Industrial Assets Lead CRE Price Growth

Real Capital Analytics reported commercial property prices rose 6.5 percent in June from a year earlier, led once again by industrial assets, which increased at their fastest rate since early 2015.

The RCA U.S. National All-Property index gained 0.9 percent in June.

Real Capital Analytics Senior Analyst Wyatt Avery said industrial was the only property type to log increased annual growth in June, up to 13.3 percent. “Investor demand for the sector has been robust, but finding the right assets has proven challenging,” he said. “Industrial sector sales volume dipped in the first six months of 2019 compared with a year ago.”

But Avery predicted industrial deal volume will likely rebound later in the year, noting several multibillion-dollar entity-level deals already announced.

Green Street Advisors Managing Director Peter Rothemund agreed investors have favored the industrial asset class lately. “And pricing on Blackstone’s acquisition of the GLP portfolio [in an $18.7 billion transaction announced last month] suggests cap rates have continued to move downward of late.”

RCA said apartment prices grew 7.3 percent from a year ago, a healthy return, but well short of the 12 percent-plus gains the sector saw this time last year. “Price growth has steadily ebbed since the start of 2018, even as sales volume hit a record high in the first half of 2019,” Avery said.

Annual office price growth slipped to 4.0 percent in June, with suburban office prices registering only a 3.1 percent gain, RCA reported.

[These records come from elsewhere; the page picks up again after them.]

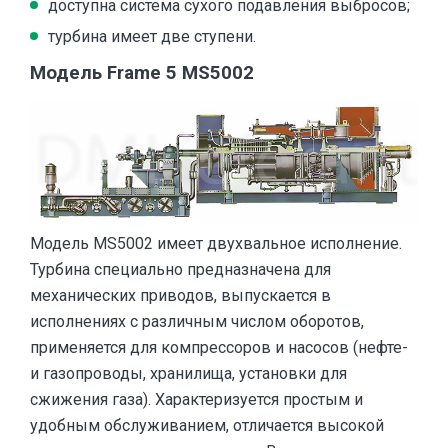
доступна система сухого подавления выбросов;
турбина имеет две ступени.
Модель Frame 5 MS5002
Модель MS5002 имеет двухвальное исполнение.
Турбина специально предназначена для
механических приводов, выпускается в
исполнениях с различным числом оборотов,
применяется для компрессоров и насосов (нефте-
и газопроводы, хранилища, установки для
сжижения газа). Характеризуется простым и
удобным обслуживанием, отличается высокой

Central business district office prices aided the index with a 7.6 percent year-over-year increase, up from just 2.4 percent a year ago.

The retail sector continues to lag other CRE sectors with just a 1.6 percent year-over-year growth rate in June, RCA said.

Across sectors, the gap between price gains in the six largest metros and smaller metros narrowed in June, RCA said. Price growth in the six largest metros quickened to a 6.2 percent year-over-year pace while non-major metro prices rose 6.6 percent, hovering near the same rate seen throughout 2019 so far.